━━━━━ Tekstblok ━━━━━
18-06-2013, Sotheby’s Parijs: Collection Françoise et Jean Corlay, Arts d’Afrique et d’Océanie, resultaten.

Sotheby’s Parijs 18.06.2013.

foto1: lot 14

De traditionele lenteveiling verliep in 2 delen. Eerst werden 50 loten aangeboden uit de collectie van Françoise en Jean Corlay, gevolgd door 71 kavels van ‘divers amateurs’. Het werd een vrij makke veiling. De ‘kleine’ stukken bleven grotendeels onverkocht, en vooral de grote, dure vonden een koper, op een paar uitzonderingen na wel onder de geschatte prijzen. 56 van de 120 kavels (46%) werden verkocht voor een totale som van 3.745.050 euro inclusief. De laatste jaren verkocht Sotheby’s meestal rond de 80% van zijn aanbod, voor bedragen tussen de 8 en de 12 ME. We zagen het ook al op de veiling Barbier-Mueller. Zullen de ‘kleine’ loten stilaan verdwijnen? Komen in de toekomst alleen nog topstukken aan bod? Het zou voor de doorsnee collectioneur geen goede zaak zijn. Iedereen wil in zijn verzameling toch wel één of een paar stukken die goed genoeg zijn voor Sotheby’s. Het geeft toch wat cachet, wat body aan de collectie.

Het echtpaar Corlay verbleef van 1978 tot 1984 in Kongo, en nadien van 1986 tot 1991 in Nigeria als administrateur voor Unilever. In Kinshasa maakten ze deel uit van een clubje van etnografica enthousiasten/verzamelaars. De kern van de verzameling bestaat dan ook uit Kongolees werk, meer bepaald van de Songue. Liefhebbers kennen de nkisi krachtbeelden goed genoeg. De kleinere waren bestemd voor enkelingen of families, de grotere voor wijken, dorpen en zelfs hele chefferies. Ze beschermden het individu of de gemeenschap tegen ziekte, aanvallen en natuurrampen. Daartoe waren ze voorzien van een ‘lading’, magische stoffen die door een nganga waren geactiveerd. Als hun eigenaars ze wegdeden (bvb. bij verkoop aan buitenstaanders) werd de lading verwijderd. Slechts 16 van de 49 stukken (32%) werden toegewezen voor een totaal van 617.000 euro voor kosten. Eén uitschieter: lot 14, een janiform beeld van de Songue (foto 1) bleef met 340.000 net onder de schattingslimiet van 350.000. Het beeld was in zijn eentje wel goed voor meer dan de helft van de opbrengst van deel 1!
━━━━━
• **Opdracht**
Ga alsjeblieft na of elke uitspraak klopt met de tekst over de veiling bij Sotheby’s Parijs. Antwoord per uitspraak met ja of nee en citeer letterlijk de woorden uit de tekst die de doorslag geven.
1. Het echtpaar Corlay woonde van 1978 tot 1984 in Kongo.
2. Lot 14 werd verkocht voor een bedrag boven de schattingslimiet.
3. De ‘kleine’ stukken werden grotendeels verkocht.
De gegevens die hierna komen heb je niet nodig.
━━━━━ Verstrekte gegevens ━━━━━
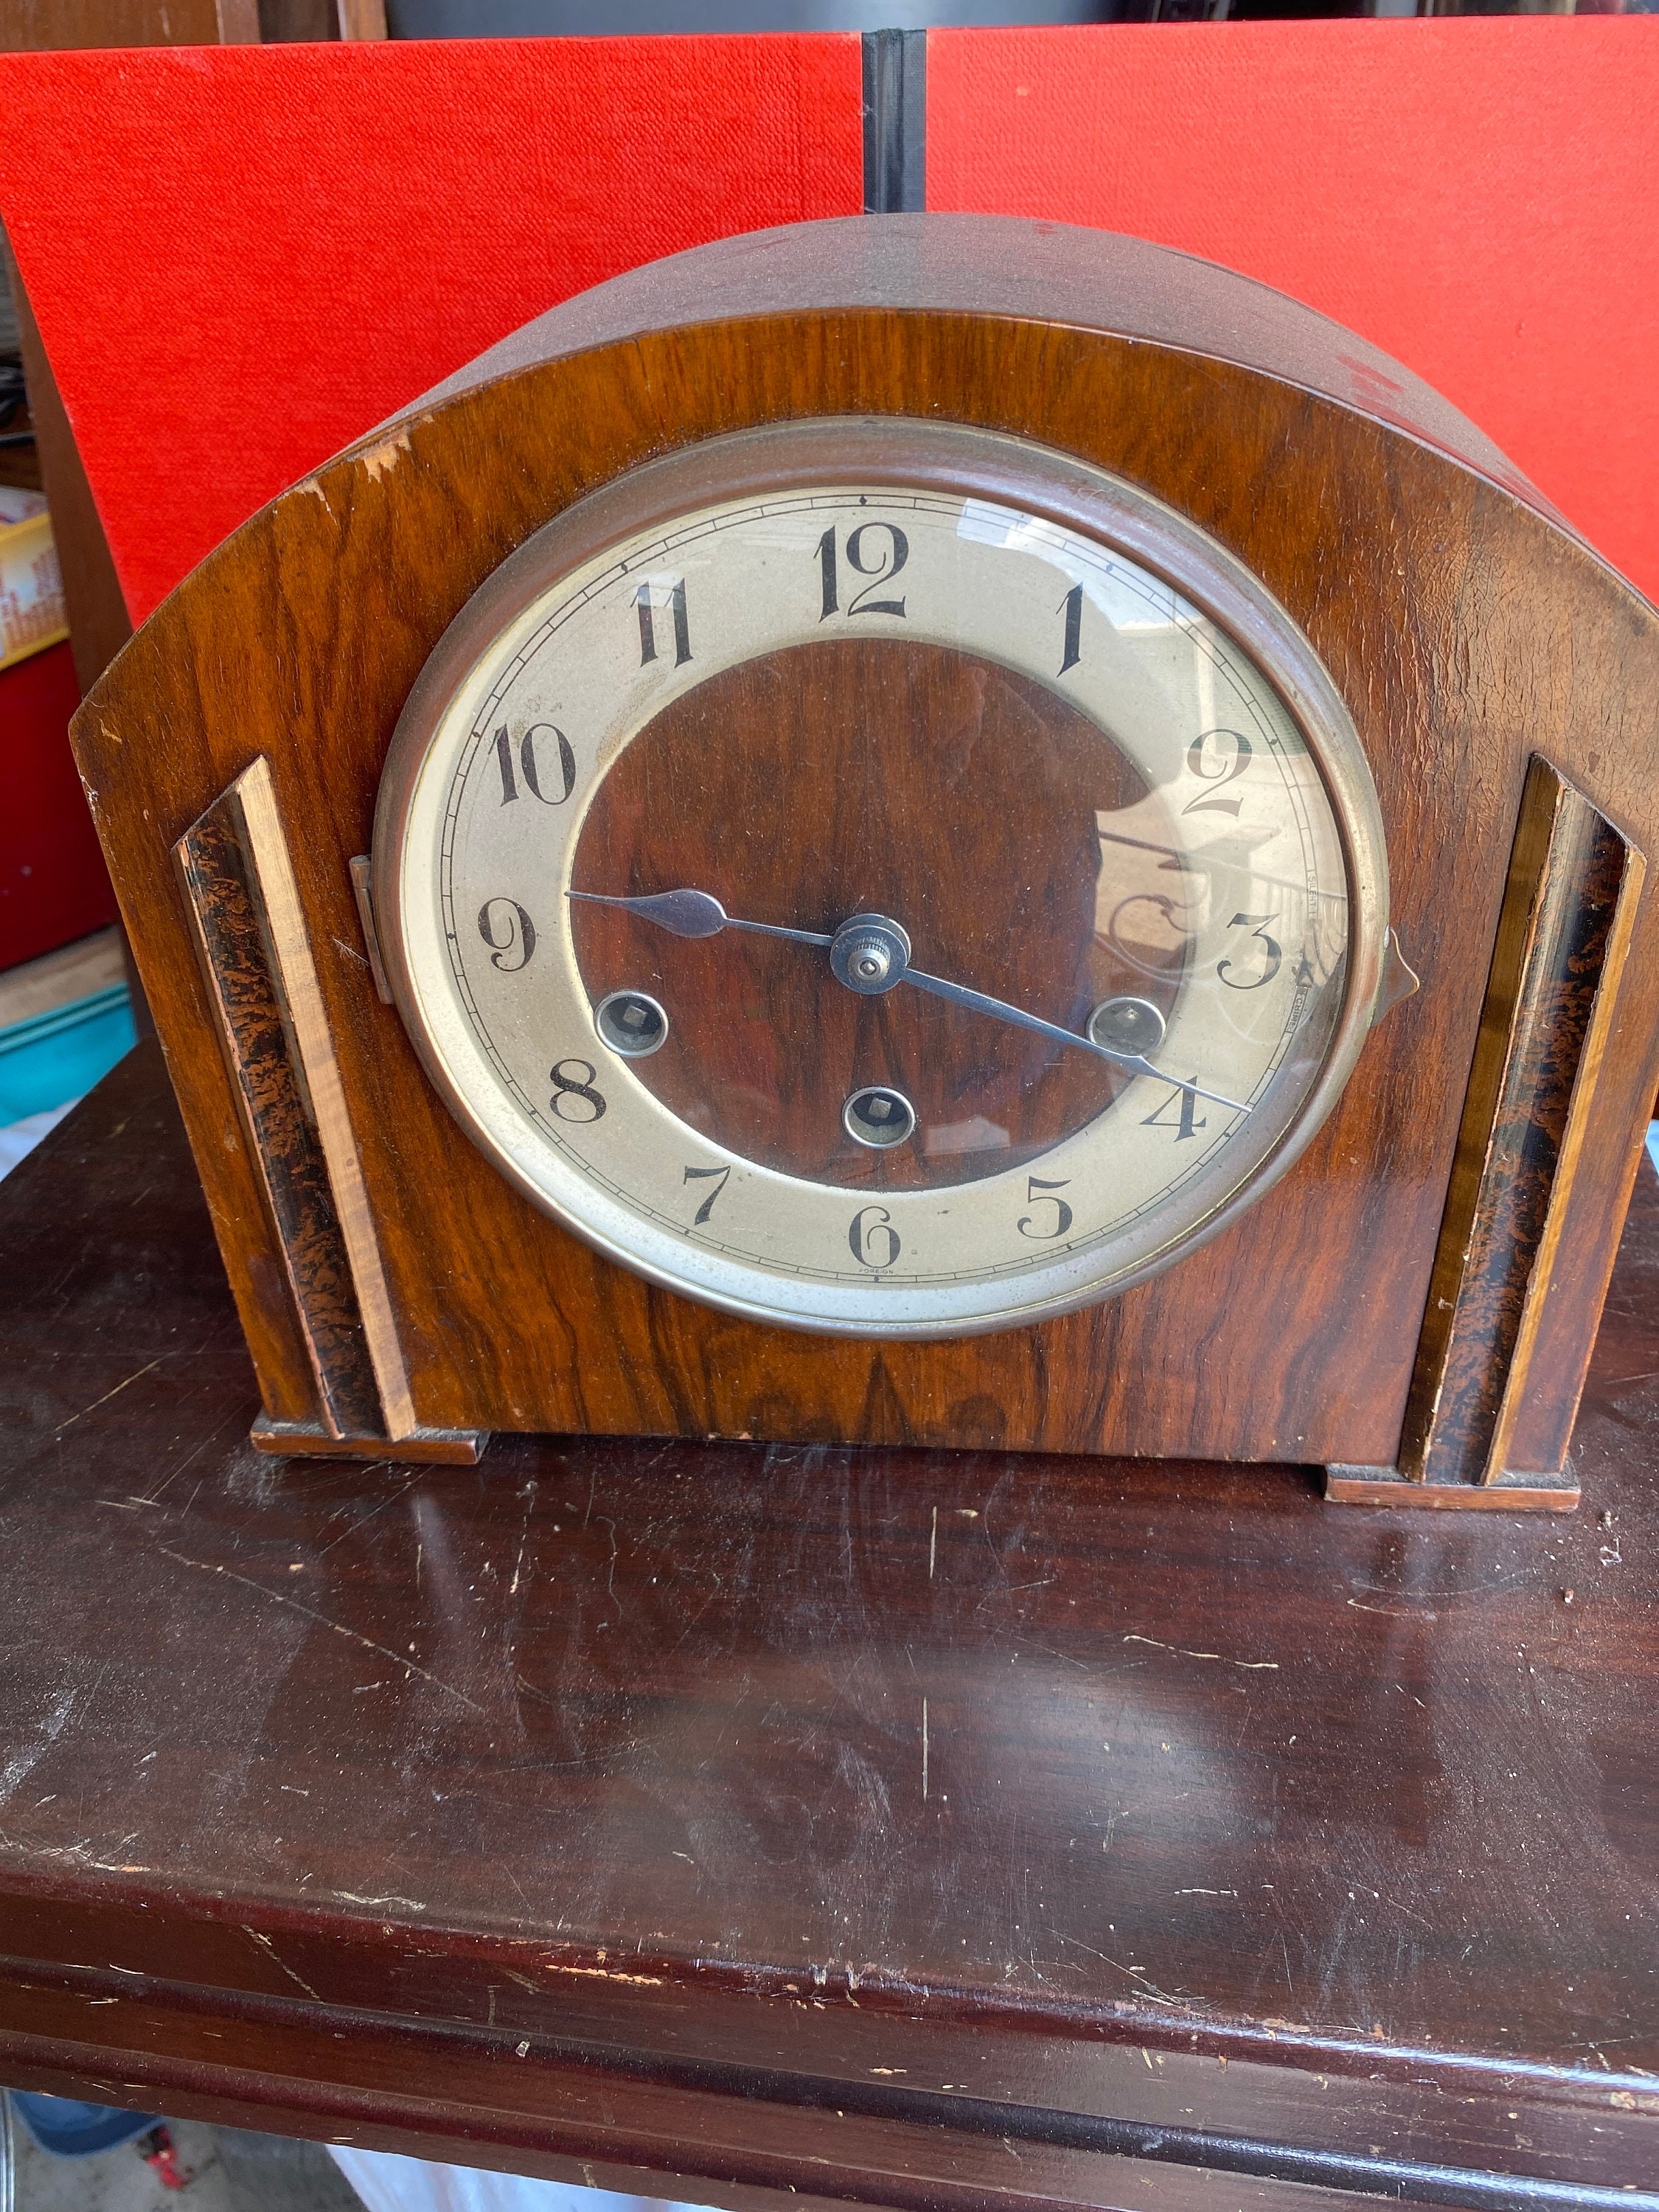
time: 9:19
━━━━━
• **Oplossing**
1. Ja: "Het echtpaar Corlay verbleef van 1978 tot 1984 in Kongo"
2. Nee: "bleef met 340.000 net onder de schattingslimiet van 350.000"
3. Nee: "De ‘kleine’ stukken bleven grotendeels onverkocht"